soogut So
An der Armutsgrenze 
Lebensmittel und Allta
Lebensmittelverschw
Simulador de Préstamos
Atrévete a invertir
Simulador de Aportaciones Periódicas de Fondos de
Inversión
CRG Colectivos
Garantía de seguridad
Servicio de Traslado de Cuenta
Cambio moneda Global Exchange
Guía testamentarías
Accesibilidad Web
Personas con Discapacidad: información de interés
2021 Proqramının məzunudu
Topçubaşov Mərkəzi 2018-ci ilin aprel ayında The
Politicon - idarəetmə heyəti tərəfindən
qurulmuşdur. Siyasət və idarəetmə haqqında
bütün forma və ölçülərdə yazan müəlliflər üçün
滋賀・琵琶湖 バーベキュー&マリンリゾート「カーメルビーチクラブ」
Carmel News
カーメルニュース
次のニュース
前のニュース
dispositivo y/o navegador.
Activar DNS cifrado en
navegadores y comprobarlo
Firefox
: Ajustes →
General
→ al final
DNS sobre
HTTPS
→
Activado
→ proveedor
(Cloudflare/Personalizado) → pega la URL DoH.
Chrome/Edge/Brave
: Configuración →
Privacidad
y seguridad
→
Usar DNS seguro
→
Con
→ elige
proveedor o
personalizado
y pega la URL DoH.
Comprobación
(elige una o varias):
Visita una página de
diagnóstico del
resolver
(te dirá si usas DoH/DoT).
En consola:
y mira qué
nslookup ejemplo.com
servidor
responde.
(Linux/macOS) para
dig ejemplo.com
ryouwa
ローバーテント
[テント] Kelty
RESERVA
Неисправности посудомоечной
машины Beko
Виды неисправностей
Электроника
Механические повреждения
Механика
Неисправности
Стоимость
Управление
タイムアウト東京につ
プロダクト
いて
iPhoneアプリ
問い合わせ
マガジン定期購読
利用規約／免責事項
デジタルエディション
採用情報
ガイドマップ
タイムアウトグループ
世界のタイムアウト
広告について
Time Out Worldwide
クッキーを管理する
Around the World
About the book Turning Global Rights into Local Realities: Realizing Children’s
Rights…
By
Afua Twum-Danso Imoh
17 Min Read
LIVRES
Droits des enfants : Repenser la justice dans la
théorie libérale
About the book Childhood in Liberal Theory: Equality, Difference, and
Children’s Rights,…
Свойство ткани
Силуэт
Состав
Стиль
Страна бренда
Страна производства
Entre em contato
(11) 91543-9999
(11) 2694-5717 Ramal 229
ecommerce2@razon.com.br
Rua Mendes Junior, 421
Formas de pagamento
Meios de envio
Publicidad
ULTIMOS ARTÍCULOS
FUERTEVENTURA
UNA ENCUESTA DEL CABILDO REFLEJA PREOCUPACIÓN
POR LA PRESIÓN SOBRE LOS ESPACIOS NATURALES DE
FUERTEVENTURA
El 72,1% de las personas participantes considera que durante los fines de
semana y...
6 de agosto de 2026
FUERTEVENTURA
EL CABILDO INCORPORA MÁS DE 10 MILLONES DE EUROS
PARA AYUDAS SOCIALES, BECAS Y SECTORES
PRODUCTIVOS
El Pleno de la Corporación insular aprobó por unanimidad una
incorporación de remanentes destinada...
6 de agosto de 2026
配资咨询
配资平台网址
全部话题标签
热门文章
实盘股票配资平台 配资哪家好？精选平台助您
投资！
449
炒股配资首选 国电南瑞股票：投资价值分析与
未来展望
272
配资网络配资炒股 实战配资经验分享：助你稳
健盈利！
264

■ **Exercise**: Print all of the lines above again, character for character, in the same order and with the same line breaks.

■ **Answer section**:
soogut So
An der Armutsgrenze 
Lebensmittel und Allta
Lebensmittelverschw
Simulador de Préstamos
Atrévete a invertir
Simulador de Aportaciones Periódicas de Fondos de
Inversión
CRG Colectivos
Garantía de seguridad
Servicio de Traslado de Cuenta
Cambio moneda Global Exchange
Guía testamentarías
Accesibilidad Web
Personas con Discapacidad: información de interés
2021 Proqramının məzunudu
Topçubaşov Mərkəzi 2018-ci ilin aprel ayında The
Politicon - idarəetmə heyəti tərəfindən
qurulmuşdur. Siyasət və idarəetmə haqqında
bütün forma və ölçülərdə yazan müəlliflər üçün
滋賀・琵琶湖 バーベキュー&マリンリゾート「カーメルビーチクラブ」
Carmel News
カーメルニュース
次のニュース
前のニュース
dispositivo y/o navegador.
Activar DNS cifrado en
navegadores y comprobarlo
Firefox
: Ajustes →
General
→ al final
DNS sobre
HTTPS
→
Activado
→ proveedor
(Cloudflare/Personalizado) → pega la URL DoH.
Chrome/Edge/Brave
: Configuración →
Privacidad
y seguridad
→
Usar DNS seguro
→
Con
→ elige
proveedor o
personalizado
y pega la URL DoH.
Comprobación
(elige una o varias):
Visita una página de
diagnóstico del
resolver
(te dirá si usas DoH/DoT).
En consola:
y mira qué
nslookup ejemplo.com
servidor
responde.
(Linux/macOS) para
dig ejemplo.com
ryouwa
ローバーテント
[テント] Kelty
RESERVA
Неисправности посудомоечной
машины Beko
Виды неисправностей
Электроника
Механические повреждения
Механика
Неисправности
Стоимость
Управление
タイムアウト東京につ
プロダクト
いて
iPhoneアプリ
問い合わせ
マガジン定期購読
利用規約／免責事項
デジタルエディション
採用情報
ガイドマップ
タイムアウトグループ
世界のタイムアウト
広告について
Time Out Worldwide
クッキーを管理する
Around the World
About the book Turning Global Rights into Local Realities: Realizing Children’s
Rights…
By
Afua Twum-Danso Imoh
17 Min Read
LIVRES
Droits des enfants : Repenser la justice dans la
théorie libérale
About the book Childhood in Liberal Theory: Equality, Difference, and
Children’s Rights,…
Свойство ткани
Силуэт
Состав
Стиль
Страна бренда
Страна производства
Entre em contato
(11) 91543-9999
(11) 2694-5717 Ramal 229
ecommerce2@razon.com.br
Rua Mendes Junior, 421
Formas de pagamento
Meios de envio
Publicidad
ULTIMOS ARTÍCULOS
FUERTEVENTURA
UNA ENCUESTA DEL CABILDO REFLEJA PREOCUPACIÓN
POR LA PRESIÓN SOBRE LOS ESPACIOS NATURALES DE
FUERTEVENTURA
El 72,1% de las personas participantes considera que durante los fines de
semana y...
6 de agosto de 2026
FUERTEVENTURA
EL CABILDO INCORPORA MÁS DE 10 MILLONES DE EUROS
PARA AYUDAS SOCIALES, BECAS Y SECTORES
PRODUCTIVOS
El Pleno de la Corporación insular aprobó por unanimidad una
incorporación de remanentes destinada...
6 de agosto de 2026
配资咨询
配资平台网址
全部话题标签
热门文章
实盘股票配资平台 配资哪家好？精选平台助您
投资！
449
炒股配资首选 国电南瑞股票：投资价值分析与
未来展望
272
配资网络配资炒股 实战配资经验分享：助你稳
健盈利！
264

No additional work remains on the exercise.